Machine-readable hardware designs:
· · · · ·

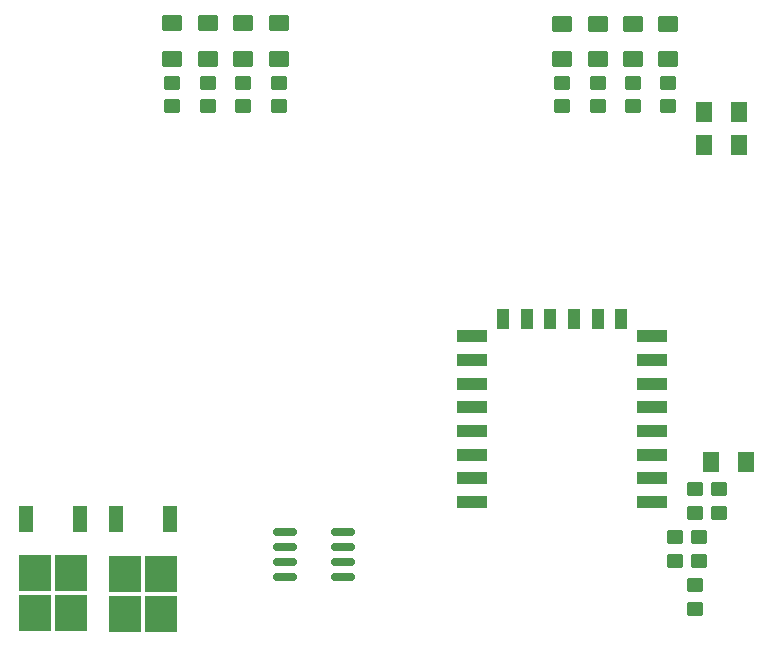
<source format=gbr>
%TF.GenerationSoftware,KiCad,Pcbnew,(6.0.7)*%
%TF.CreationDate,2023-02-02T17:51:50-05:00*%
%TF.ProjectId,ESPoules,4553506f-756c-4657-932e-6b696361645f,rev?*%
%TF.SameCoordinates,Original*%
%TF.FileFunction,Paste,Top*%
%TF.FilePolarity,Positive*%
%FSLAX46Y46*%
G04 Gerber Fmt 4.6, Leading zero omitted, Abs format (unit mm)*
G04 Created by KiCad (PCBNEW (6.0.7)) date 2023-02-02 17:51:50*
%MOMM*%
%LPD*%
G01*
G04 APERTURE LIST*
G04 Aperture macros list*
%AMRoundRect*
0 Rectangle with rounded corners*
0 $1 Rounding radius*
0 $2 $3 $4 $5 $6 $7 $8 $9 X,Y pos of 4 corners*
0 Add a 4 corners polygon primitive as box body*
4,1,4,$2,$3,$4,$5,$6,$7,$8,$9,$2,$3,0*
0 Add four circle primitives for the rounded corners*
1,1,$1+$1,$2,$3*
1,1,$1+$1,$4,$5*
1,1,$1+$1,$6,$7*
1,1,$1+$1,$8,$9*
0 Add four rect primitives between the rounded corners*
20,1,$1+$1,$2,$3,$4,$5,0*
20,1,$1+$1,$4,$5,$6,$7,0*
20,1,$1+$1,$6,$7,$8,$9,0*
20,1,$1+$1,$8,$9,$2,$3,0*%
G04 Aperture macros list end*
%ADD10RoundRect,0.250001X0.624999X-0.462499X0.624999X0.462499X-0.624999X0.462499X-0.624999X-0.462499X0*%
%ADD11RoundRect,0.250000X0.450000X-0.350000X0.450000X0.350000X-0.450000X0.350000X-0.450000X-0.350000X0*%
%ADD12RoundRect,0.250001X-0.624999X0.462499X-0.624999X-0.462499X0.624999X-0.462499X0.624999X0.462499X0*%
%ADD13RoundRect,0.150000X-0.825000X-0.150000X0.825000X-0.150000X0.825000X0.150000X-0.825000X0.150000X0*%
%ADD14RoundRect,0.250000X-0.450000X0.350000X-0.450000X-0.350000X0.450000X-0.350000X0.450000X0.350000X0*%
%ADD15R,2.500000X1.000000*%
%ADD16R,1.000000X1.800000*%
%ADD17RoundRect,0.250001X0.462499X0.624999X-0.462499X0.624999X-0.462499X-0.624999X0.462499X-0.624999X0*%
%ADD18R,2.750000X3.050000*%
%ADD19R,1.200000X2.200000*%
G04 APERTURE END LIST*
D10*
%TO.C,D2*%
X160000000Y-99975000D03*
X160000000Y-97000000D03*
%TD*%
D11*
%TO.C,R21*%
X202000000Y-104000000D03*
X202000000Y-102000000D03*
%TD*%
%TO.C,R12*%
X163000000Y-104000000D03*
X163000000Y-102000000D03*
%TD*%
%TO.C,R18*%
X202565000Y-142478000D03*
X202565000Y-140478000D03*
%TD*%
D12*
%TO.C,D8*%
X193000000Y-97012500D03*
X193000000Y-99987500D03*
%TD*%
D11*
%TO.C,R23*%
X204597000Y-142478000D03*
X204597000Y-140478000D03*
%TD*%
D10*
%TO.C,D3*%
X163000000Y-99975000D03*
X163000000Y-97000000D03*
%TD*%
D13*
%TO.C,U8*%
X169525000Y-140095000D03*
X169525000Y-141365000D03*
X169525000Y-142635000D03*
X169525000Y-143905000D03*
X174475000Y-143905000D03*
X174475000Y-142635000D03*
X174475000Y-141365000D03*
X174475000Y-140095000D03*
%TD*%
D11*
%TO.C,R20*%
X199000000Y-104000000D03*
X199000000Y-102000000D03*
%TD*%
D12*
%TO.C,D9*%
X196000000Y-97012500D03*
X196000000Y-99987500D03*
%TD*%
D14*
%TO.C,R6*%
X206248000Y-136414000D03*
X206248000Y-138414000D03*
%TD*%
D11*
%TO.C,R22*%
X204216000Y-146542000D03*
X204216000Y-144542000D03*
%TD*%
%TO.C,R11*%
X160000000Y-104000000D03*
X160000000Y-102000000D03*
%TD*%
D15*
%TO.C,U1*%
X200600000Y-137500000D03*
X200600000Y-135500000D03*
X200600000Y-133500000D03*
X200600000Y-131500000D03*
X200600000Y-129500000D03*
X200600000Y-127500000D03*
X200600000Y-125500000D03*
X200600000Y-123500000D03*
D16*
X198000000Y-122000000D03*
X196000000Y-122000000D03*
X194000000Y-122000000D03*
X192000000Y-122000000D03*
X190000000Y-122000000D03*
X188000000Y-122000000D03*
D15*
X185400000Y-123500000D03*
X185400000Y-125500000D03*
X185400000Y-127500000D03*
X185400000Y-129500000D03*
X185400000Y-131500000D03*
X185400000Y-133500000D03*
X185400000Y-135500000D03*
X185400000Y-137500000D03*
%TD*%
D17*
%TO.C,D7*%
X207987500Y-104500000D03*
X205012500Y-104500000D03*
%TD*%
D18*
%TO.C,U2*%
X148336000Y-143565000D03*
X148336000Y-146915000D03*
X151386000Y-143565000D03*
X151386000Y-146915000D03*
D19*
X152141000Y-138940000D03*
X147581000Y-138940000D03*
%TD*%
D10*
%TO.C,D4*%
X166000000Y-99975000D03*
X166000000Y-97000000D03*
%TD*%
D12*
%TO.C,D10*%
X199000000Y-97012500D03*
X199000000Y-99987500D03*
%TD*%
D11*
%TO.C,R13*%
X166000000Y-104000000D03*
X166000000Y-102000000D03*
%TD*%
D17*
%TO.C,D1*%
X208534000Y-134112000D03*
X205559000Y-134112000D03*
%TD*%
D18*
%TO.C,U3*%
X155955000Y-143613000D03*
X159005000Y-143613000D03*
X155955000Y-146963000D03*
X159005000Y-146963000D03*
D19*
X159760000Y-138988000D03*
X155200000Y-138988000D03*
%TD*%
D14*
%TO.C,R5*%
X204216000Y-136414000D03*
X204216000Y-138414000D03*
%TD*%
D11*
%TO.C,R19*%
X196000000Y-104000000D03*
X196000000Y-102000000D03*
%TD*%
D10*
%TO.C,D5*%
X169000000Y-99975000D03*
X169000000Y-97000000D03*
%TD*%
D17*
%TO.C,D6*%
X207987500Y-107250000D03*
X205012500Y-107250000D03*
%TD*%
D11*
%TO.C,R14*%
X169000000Y-104000000D03*
X169000000Y-102000000D03*
%TD*%
%TO.C,R4*%
X193000000Y-104000000D03*
X193000000Y-102000000D03*
%TD*%
D12*
%TO.C,D11*%
X202000000Y-97012500D03*
X202000000Y-99987500D03*
%TD*%
M02*

</source>
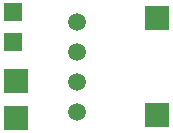
<source format=gbr>
%TF.GenerationSoftware,KiCad,Pcbnew,7.0.1*%
%TF.CreationDate,2023-03-31T16:52:12+01:00*%
%TF.ProjectId,QuectoDrive,51756563-746f-4447-9269-76652e6b6963,rev?*%
%TF.SameCoordinates,Original*%
%TF.FileFunction,Soldermask,Bot*%
%TF.FilePolarity,Negative*%
%FSLAX46Y46*%
G04 Gerber Fmt 4.6, Leading zero omitted, Abs format (unit mm)*
G04 Created by KiCad (PCBNEW 7.0.1) date 2023-03-31 16:52:12*
%MOMM*%
%LPD*%
G01*
G04 APERTURE LIST*
%ADD10C,1.500000*%
%ADD11R,2.000000X2.000000*%
%ADD12R,1.500000X1.500000*%
G04 APERTURE END LIST*
D10*
%TO.C,TP14*%
X97028000Y-85445600D03*
%TD*%
%TO.C,TP13*%
X97028000Y-90525600D03*
%TD*%
%TO.C,TP7*%
X97028000Y-87985600D03*
%TD*%
%TO.C,TP5*%
X97028000Y-82905600D03*
%TD*%
D11*
%TO.C,TP4*%
X91821000Y-91059000D03*
%TD*%
%TO.C,TP15*%
X103759000Y-82550000D03*
%TD*%
%TO.C,TP3*%
X91821000Y-87884000D03*
%TD*%
%TO.C,TP11*%
X103759000Y-90805000D03*
%TD*%
D12*
%TO.C,TP9*%
X91567000Y-82042000D03*
%TD*%
%TO.C,TP8*%
X91567000Y-84582000D03*
%TD*%
M02*

</source>
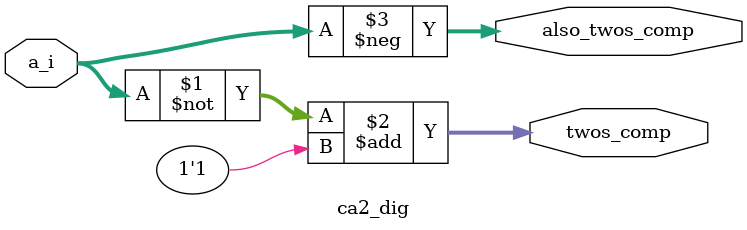
<source format=v>
module ca2_dig(
    input [3:0]a_i,
    output [3:0]twos_comp,
    output [3:0]also_twos_comp
    );
    assign twos_comp = ~a_i+1'b1;
    assign also_twos_comp = -a_i;
endmodule

</source>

· · · · ·

Task statement: Copy all lines of the records in which the string "FileFunction" can be found.

Solution:
%TF.FileFunction,Paste,Top*%
%TF.FileFunction,Soldermask,Bot*%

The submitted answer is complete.